Co-creation and evaluation of online care maps for children with medical complexity.

Abstract

Background: Care maps are a caregiver-created diagrammatic tool to support the care of children with medical complexity (CMC). They provide a high-level overview of care, allowing the care team to appreciate the interrelatedness of medical and non-medical aspects of care. Limitations currently exist for the usability, shareability, and integration of care maps into clinical care as they are typically paper-based and caregiver-held. Therefore, the aims of the study were to (1) collaborate with caregivers and care team members (CTMs) of CMC to determine the design requirements and develop an online care map, (2) assess usability, and (3) explore its feasibility and utility from multiple perspectives.

Methods: This mixed methods study utilized an exploratory sequential design. In Phase 1 (Design and Development), the design requirements and utility of an online care map were identified through semi-structured qualitative interviews with caregivers and CTMs. In Phase 2 (Usability Testing), caregivers were monitored for errors and efficiency while completing a standardized task on the online care map. In Phase 3 (Feasibility Testing), caregivers created, updated, and shared online care maps that were housed within a patient-facing online platform accessible to CTMs. Caregivers and CTMs reported their usage of the care map and a descriptive visual content analysis of the care maps was completed.

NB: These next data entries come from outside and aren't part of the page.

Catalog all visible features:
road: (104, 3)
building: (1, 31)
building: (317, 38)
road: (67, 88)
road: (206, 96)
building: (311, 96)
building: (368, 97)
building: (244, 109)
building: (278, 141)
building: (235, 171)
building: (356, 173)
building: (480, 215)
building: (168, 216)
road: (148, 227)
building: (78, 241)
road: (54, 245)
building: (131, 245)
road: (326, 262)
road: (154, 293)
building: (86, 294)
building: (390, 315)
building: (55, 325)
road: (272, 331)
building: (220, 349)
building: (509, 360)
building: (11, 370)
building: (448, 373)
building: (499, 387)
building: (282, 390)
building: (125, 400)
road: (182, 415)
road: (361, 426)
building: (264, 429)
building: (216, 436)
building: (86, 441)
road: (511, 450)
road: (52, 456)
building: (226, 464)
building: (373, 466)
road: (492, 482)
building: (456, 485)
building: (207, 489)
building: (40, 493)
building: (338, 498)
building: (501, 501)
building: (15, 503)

Semi-structured interviews with caregivers and CTMs were conducted to explore the use and feasibility of the online care maps. Qualitative interviews were analyzed using inductive content analysis.

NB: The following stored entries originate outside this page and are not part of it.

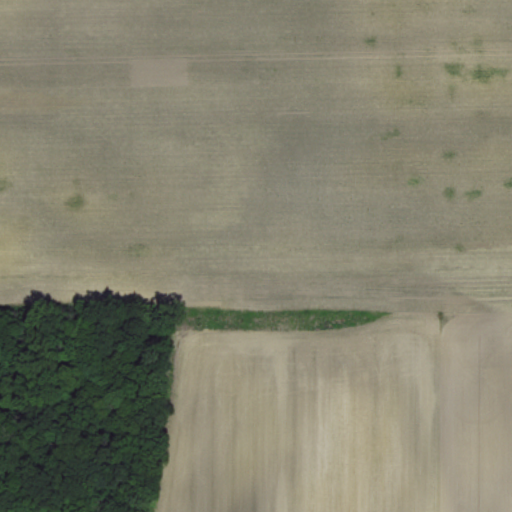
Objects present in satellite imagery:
road: (442, 505)
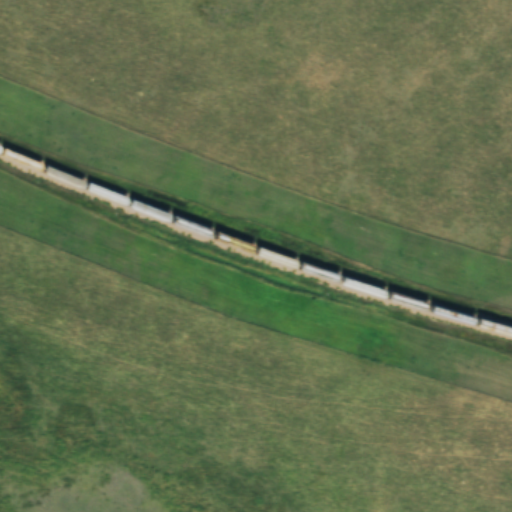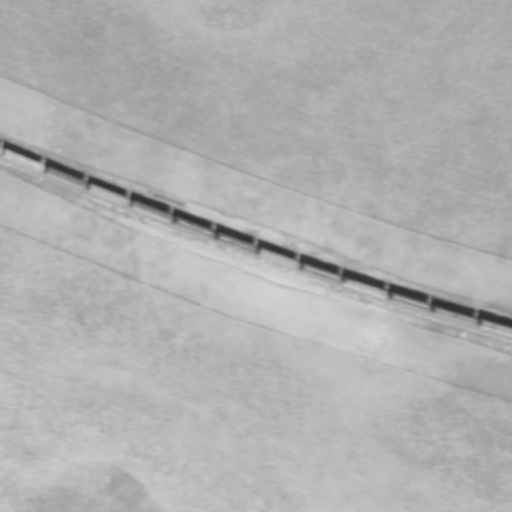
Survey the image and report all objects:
railway: (252, 251)
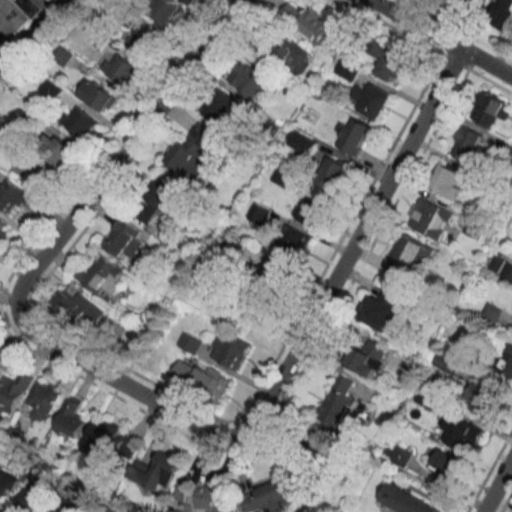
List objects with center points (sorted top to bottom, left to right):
building: (191, 1)
building: (474, 4)
building: (164, 12)
building: (502, 14)
building: (20, 15)
building: (307, 20)
road: (29, 29)
road: (439, 39)
building: (140, 41)
building: (289, 51)
building: (388, 61)
building: (121, 69)
building: (346, 69)
building: (250, 77)
building: (51, 89)
building: (98, 95)
building: (372, 100)
building: (221, 106)
building: (490, 109)
building: (79, 121)
building: (352, 135)
building: (303, 142)
building: (466, 143)
building: (193, 149)
building: (59, 150)
building: (333, 172)
building: (33, 173)
building: (281, 176)
building: (447, 181)
building: (15, 197)
building: (156, 199)
building: (314, 211)
building: (258, 212)
building: (431, 213)
building: (475, 229)
building: (2, 235)
building: (124, 239)
building: (294, 245)
building: (404, 256)
building: (501, 267)
building: (103, 275)
road: (6, 293)
building: (79, 309)
building: (382, 309)
building: (492, 311)
building: (190, 342)
building: (230, 350)
building: (367, 357)
building: (506, 361)
building: (201, 376)
building: (13, 391)
building: (482, 397)
road: (145, 398)
building: (46, 401)
building: (342, 404)
building: (72, 419)
building: (461, 432)
building: (104, 436)
building: (310, 453)
road: (372, 455)
building: (402, 455)
building: (447, 464)
building: (159, 471)
building: (8, 483)
road: (497, 484)
building: (269, 497)
building: (203, 498)
building: (33, 501)
building: (405, 501)
building: (60, 508)
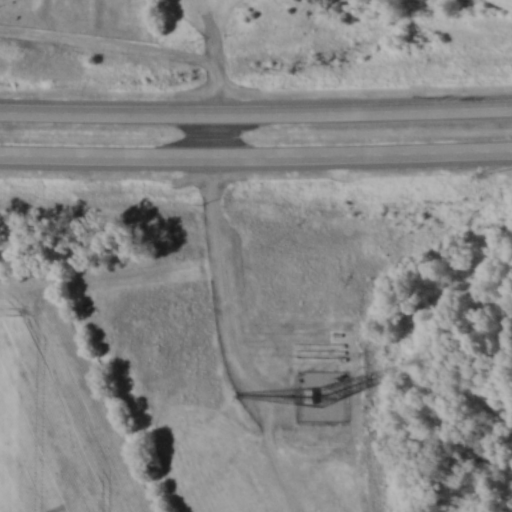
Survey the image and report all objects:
road: (256, 115)
road: (256, 160)
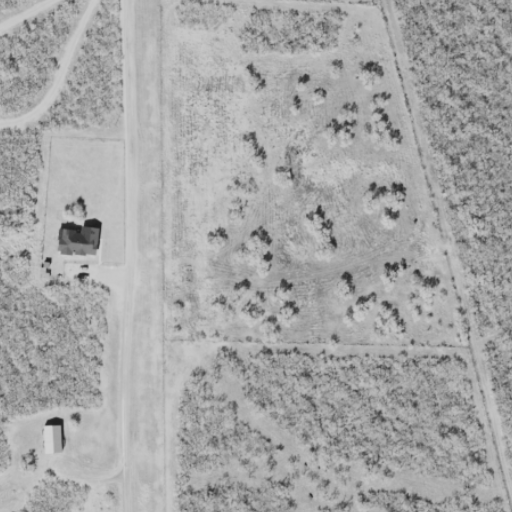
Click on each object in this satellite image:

Results: In Phase 1, interviews were conducted with caregivers (n = 16) and CTMs (n = 16). Four themes related to the utility and design were identified: (1) simplified snapshot, (2) envisioned use, (3) caregiver hesitancy, and (4) design modifications. The online care map prototype was modified accordingly. In Phase 2, half of the caregivers (n = 5) made one or more navigation error while using the care map. Nearly all caregivers (n = 9) completed the care map task successfully. In Phase 3, thirty-six caregivers registered on the online platform, with 70% (n = 25) creating a care map. Four themes were generated from interviews with caregivers (n = 15) and CTMs (n = 13): (1) care maps in clinical care, (2) enhanced understanding of the bigger picture, (3) uncertain value and redundancy, and (4) innovations for greater impact.

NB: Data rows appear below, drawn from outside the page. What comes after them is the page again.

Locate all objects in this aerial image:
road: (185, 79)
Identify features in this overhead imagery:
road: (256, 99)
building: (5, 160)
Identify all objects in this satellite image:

Conclusion: An online care map creation tool was co-developed with caregivers and CTMs for CMC. Caregivers and CTMs appreciated online care maps as an organizational, coordination, and communication tool, providing an enhanced understanding of the complexity of care, a holistic view of the child, and guiding care discussions. Some caregivers did not use the care map due to a perceived lack of value or redundancy. Future research should explore the integration of care maps into electronic medical records and care pathways and evaluate the impact on clinical outcomes.